I remembered something from this great book I’m reading, as I smelled the waffle cones on my way back from the gym. One thing they ask is to rate your discomfort in dealing with some weight-loss challenge. Ie, how uncomfortable do you feel on a scale of one to ten, when you have to avoid something that you want to eat. First, make your scale. One is sitting comfortably in a cushy chair, and ten is childbirth. (HA) I’d say, walking by that waffle smell is about a 2 or 3 on that scale. In other words, I can deal with it. Take about ten steps and it’s over.

Now I’m going to meet a buddy who has gestational diabetes and we can have a healthy luch and bemoan the state of our pancreases (pancreii?) together. Yay.

Food That Works

Today was overall a good food day, after my bad start with the scary numbers (I haven’t re-tested). But I did have a bit of an internal tantrum when I went grocery shopping later in the morning. I almost cried when I saw a magazine cover with a luscious photo of macaroni and cheese (“the comfort food issue”). I found myself gazing longingly at the bread. I ended up buying a loaf of artisan olive bread to go with the soup I was going to make for company.
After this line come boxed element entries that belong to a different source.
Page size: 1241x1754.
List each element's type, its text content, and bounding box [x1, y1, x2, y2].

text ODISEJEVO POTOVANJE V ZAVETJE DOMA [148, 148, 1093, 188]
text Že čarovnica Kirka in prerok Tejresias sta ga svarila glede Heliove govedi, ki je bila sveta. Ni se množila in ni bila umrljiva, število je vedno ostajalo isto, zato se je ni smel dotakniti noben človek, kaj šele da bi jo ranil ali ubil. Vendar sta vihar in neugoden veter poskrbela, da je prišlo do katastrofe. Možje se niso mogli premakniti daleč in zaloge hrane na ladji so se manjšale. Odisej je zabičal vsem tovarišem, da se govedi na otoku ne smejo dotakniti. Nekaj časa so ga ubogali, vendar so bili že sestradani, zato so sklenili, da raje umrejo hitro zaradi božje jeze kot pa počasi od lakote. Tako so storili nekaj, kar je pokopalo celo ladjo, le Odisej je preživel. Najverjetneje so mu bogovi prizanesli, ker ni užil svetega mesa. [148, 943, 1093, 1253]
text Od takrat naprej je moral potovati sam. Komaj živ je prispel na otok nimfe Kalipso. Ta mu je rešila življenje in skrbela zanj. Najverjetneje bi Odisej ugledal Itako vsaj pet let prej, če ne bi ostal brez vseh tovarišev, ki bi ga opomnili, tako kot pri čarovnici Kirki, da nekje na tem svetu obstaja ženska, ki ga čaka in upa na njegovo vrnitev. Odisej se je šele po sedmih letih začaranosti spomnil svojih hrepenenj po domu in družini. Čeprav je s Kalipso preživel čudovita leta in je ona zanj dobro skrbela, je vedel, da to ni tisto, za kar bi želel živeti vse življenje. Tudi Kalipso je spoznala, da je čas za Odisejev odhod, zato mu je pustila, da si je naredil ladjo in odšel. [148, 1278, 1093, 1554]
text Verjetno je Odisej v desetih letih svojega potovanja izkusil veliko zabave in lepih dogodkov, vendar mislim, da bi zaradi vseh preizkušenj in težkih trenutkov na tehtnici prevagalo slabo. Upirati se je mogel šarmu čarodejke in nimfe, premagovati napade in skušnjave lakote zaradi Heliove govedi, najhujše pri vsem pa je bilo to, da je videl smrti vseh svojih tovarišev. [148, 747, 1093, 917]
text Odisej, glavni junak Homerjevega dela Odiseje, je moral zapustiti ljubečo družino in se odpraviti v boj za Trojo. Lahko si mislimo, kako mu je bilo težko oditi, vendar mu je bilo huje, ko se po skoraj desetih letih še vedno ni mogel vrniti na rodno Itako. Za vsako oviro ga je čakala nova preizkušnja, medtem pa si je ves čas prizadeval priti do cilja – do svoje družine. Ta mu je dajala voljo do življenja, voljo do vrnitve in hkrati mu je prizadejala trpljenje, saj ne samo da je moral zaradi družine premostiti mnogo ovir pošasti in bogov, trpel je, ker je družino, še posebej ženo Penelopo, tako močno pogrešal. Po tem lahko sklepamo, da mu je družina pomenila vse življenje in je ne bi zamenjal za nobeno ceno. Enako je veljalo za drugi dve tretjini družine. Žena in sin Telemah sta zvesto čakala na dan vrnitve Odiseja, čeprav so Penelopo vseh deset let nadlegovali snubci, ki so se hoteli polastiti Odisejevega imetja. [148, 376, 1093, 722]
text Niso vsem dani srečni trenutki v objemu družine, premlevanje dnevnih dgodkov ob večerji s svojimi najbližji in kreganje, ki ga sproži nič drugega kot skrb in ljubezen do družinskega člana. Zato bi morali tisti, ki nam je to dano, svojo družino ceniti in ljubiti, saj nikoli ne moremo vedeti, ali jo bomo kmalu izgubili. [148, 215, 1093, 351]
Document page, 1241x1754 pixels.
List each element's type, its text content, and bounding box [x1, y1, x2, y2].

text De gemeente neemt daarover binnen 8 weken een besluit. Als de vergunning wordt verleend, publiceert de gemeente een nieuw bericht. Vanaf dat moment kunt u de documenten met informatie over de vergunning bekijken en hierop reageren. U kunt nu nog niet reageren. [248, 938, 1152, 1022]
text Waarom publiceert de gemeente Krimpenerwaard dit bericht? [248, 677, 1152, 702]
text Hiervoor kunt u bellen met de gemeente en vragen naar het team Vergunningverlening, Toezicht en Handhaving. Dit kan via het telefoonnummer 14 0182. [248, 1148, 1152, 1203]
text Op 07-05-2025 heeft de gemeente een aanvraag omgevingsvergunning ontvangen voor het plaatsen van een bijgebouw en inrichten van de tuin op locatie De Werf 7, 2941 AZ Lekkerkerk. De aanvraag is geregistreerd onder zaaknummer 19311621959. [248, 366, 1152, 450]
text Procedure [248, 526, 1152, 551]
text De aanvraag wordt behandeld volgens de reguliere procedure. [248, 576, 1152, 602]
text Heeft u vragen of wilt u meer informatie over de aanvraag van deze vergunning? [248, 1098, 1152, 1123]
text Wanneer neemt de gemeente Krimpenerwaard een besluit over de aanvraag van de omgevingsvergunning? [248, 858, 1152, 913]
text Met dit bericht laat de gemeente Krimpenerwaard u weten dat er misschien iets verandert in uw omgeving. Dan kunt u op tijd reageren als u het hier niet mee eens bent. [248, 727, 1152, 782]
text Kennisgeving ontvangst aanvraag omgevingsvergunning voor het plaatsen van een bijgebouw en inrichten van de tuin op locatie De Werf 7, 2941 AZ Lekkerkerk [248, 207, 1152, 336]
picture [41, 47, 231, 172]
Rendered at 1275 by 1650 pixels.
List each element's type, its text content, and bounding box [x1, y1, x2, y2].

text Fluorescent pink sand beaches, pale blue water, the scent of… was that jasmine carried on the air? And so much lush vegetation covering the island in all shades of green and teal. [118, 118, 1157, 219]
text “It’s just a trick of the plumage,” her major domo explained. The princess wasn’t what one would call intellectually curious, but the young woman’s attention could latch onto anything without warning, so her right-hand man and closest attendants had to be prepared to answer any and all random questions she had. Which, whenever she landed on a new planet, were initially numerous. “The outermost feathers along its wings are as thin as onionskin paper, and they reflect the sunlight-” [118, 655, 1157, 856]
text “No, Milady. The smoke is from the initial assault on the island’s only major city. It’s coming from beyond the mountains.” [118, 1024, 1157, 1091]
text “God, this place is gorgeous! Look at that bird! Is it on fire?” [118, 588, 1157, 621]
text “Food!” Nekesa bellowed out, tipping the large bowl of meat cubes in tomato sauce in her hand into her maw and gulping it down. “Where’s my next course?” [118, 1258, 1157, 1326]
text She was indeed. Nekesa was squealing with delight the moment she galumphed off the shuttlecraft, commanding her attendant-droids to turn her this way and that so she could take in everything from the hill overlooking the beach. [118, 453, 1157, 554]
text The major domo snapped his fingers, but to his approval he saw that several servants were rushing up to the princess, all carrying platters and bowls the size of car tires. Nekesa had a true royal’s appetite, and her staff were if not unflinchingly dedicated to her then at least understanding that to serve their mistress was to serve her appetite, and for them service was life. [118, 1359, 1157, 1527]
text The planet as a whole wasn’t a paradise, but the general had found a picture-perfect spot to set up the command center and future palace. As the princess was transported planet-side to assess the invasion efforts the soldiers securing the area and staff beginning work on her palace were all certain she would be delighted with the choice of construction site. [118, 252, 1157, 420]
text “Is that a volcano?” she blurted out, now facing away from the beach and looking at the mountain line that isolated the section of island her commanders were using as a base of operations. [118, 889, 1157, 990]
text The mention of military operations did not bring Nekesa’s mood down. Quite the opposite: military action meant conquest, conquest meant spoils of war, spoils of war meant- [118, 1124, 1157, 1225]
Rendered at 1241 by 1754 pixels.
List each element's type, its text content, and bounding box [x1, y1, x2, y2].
I made Brazilian black bean soup for friends who came for lunch. It disappeared INSTANTLY and we all agreed it was the best black bean soup EVER.  I topped it with nonfat sour cream and it was just so good. I did have a slice of the olive bread with some olive/walnut tapenade I got at the farmers market yesterday. I have no idea if this was a terrible thing to do, or not so bad.

For dinner, I made this sundried tomato/goat cheese/basil chicken from Kalyn’s Kitchen. I was a bit nervous about trying something new, and a little worried about Picky Eating daughter, but everyone in my family LOVED it. I also stir fried some asparagus with lemon/artichoke pesto. It was gooooood.

So everything tasted delicious today. My only “slip” was the olive bread. I felt grateful to find things that I could really enjoy eating.

Scare Tactics

I love certain kinds of foods so much. Mostly carbs and dairy products. I could easily give up sugar, chocolate, alcohol, meat. But the combination of carbs and dairy – ie wheat and cheese – are like heroin to me. Macaroni and cheese. Grilled cheese. Quesadillas. Pizza. Any kind of bread-and-cheese combo is good. Potatoes and butter. And sour cream. Mmmmm.

I also love rice. My mother made steamed white rice nearly every day of my childhood, and continues now. It is hard to resist. How will I resist?

I’ll tell you how. I did not eat one simple carb today. I saw the bread sitting on the counter. I saw the rice cooker half full of rice, and the leftover phad thai in the refrigerator. How did I not even want to eat it? I scared the crap out of myself.

Everytime I looked at something that could possible raise my blood sugar at all, I visualized a needle. With insulin. Going into my soft, tender skin. When I felt the hint of a temptation, I raised the stakes and imagined amputated feet and legs. This was not hard because I used to be a physical therapist and was actually an expert at wrapping lower-extremity stumps. The cause for 99% of these amputations was diabetes. I could take it even further and visualize blindness, which is one of my greatest fears. I’d gladly give up my legs to save my eyes.

But hopefully if I can keep focused around these, none of these things will be realities in my life.